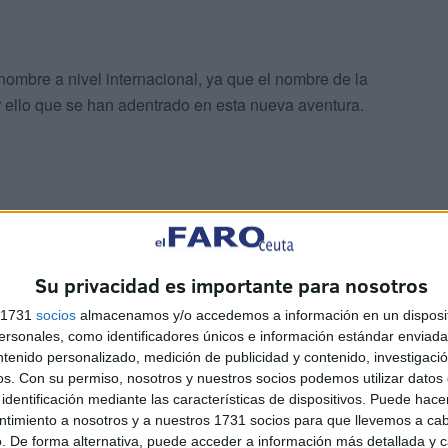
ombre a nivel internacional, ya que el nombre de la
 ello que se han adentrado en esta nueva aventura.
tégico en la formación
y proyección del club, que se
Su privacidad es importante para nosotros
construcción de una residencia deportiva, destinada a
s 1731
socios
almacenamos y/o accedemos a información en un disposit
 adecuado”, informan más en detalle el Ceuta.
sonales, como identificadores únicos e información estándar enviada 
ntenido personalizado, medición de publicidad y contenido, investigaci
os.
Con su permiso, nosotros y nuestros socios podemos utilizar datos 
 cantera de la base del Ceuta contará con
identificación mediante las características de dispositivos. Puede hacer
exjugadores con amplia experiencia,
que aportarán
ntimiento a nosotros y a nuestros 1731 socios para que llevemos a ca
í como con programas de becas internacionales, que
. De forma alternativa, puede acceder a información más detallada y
==
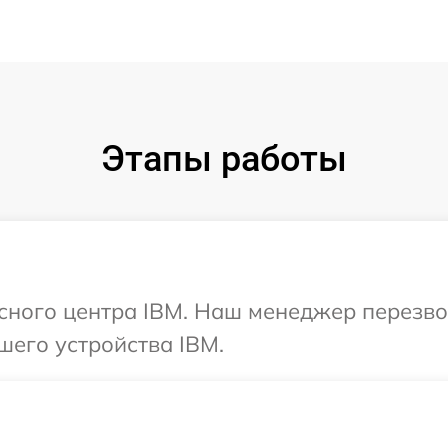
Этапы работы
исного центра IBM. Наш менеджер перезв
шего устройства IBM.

→ **WORK ORDER**
What is needed is a verbatim copy of every line in the records above from the one containing "ombre a nivel" down to the one containing "más detallada y", both included, and nothing more.

→ **ANSWER TO THIS PROBLEM**
ombre a nivel internacional, ya que el nombre de la
 ello que se han adentrado en esta nueva aventura.
tégico en la formación
y proyección del club, que se
Su privacidad es importante para nosotros
construcción de una residencia deportiva, destinada a
s 1731
socios
almacenamos y/o accedemos a información en un disposit
 adecuado”, informan más en detalle el Ceuta.
sonales, como identificadores únicos e información estándar enviada 
ntenido personalizado, medición de publicidad y contenido, investigaci
os.
Con su permiso, nosotros y nuestros socios podemos utilizar datos 
 cantera de la base del Ceuta contará con
identificación mediante las características de dispositivos. Puede hacer
exjugadores con amplia experiencia,
que aportarán
ntimiento a nosotros y a nuestros 1731 socios para que llevemos a ca
í como con programas de becas internacionales, que
. De forma alternativa, puede acceder a información más detallada y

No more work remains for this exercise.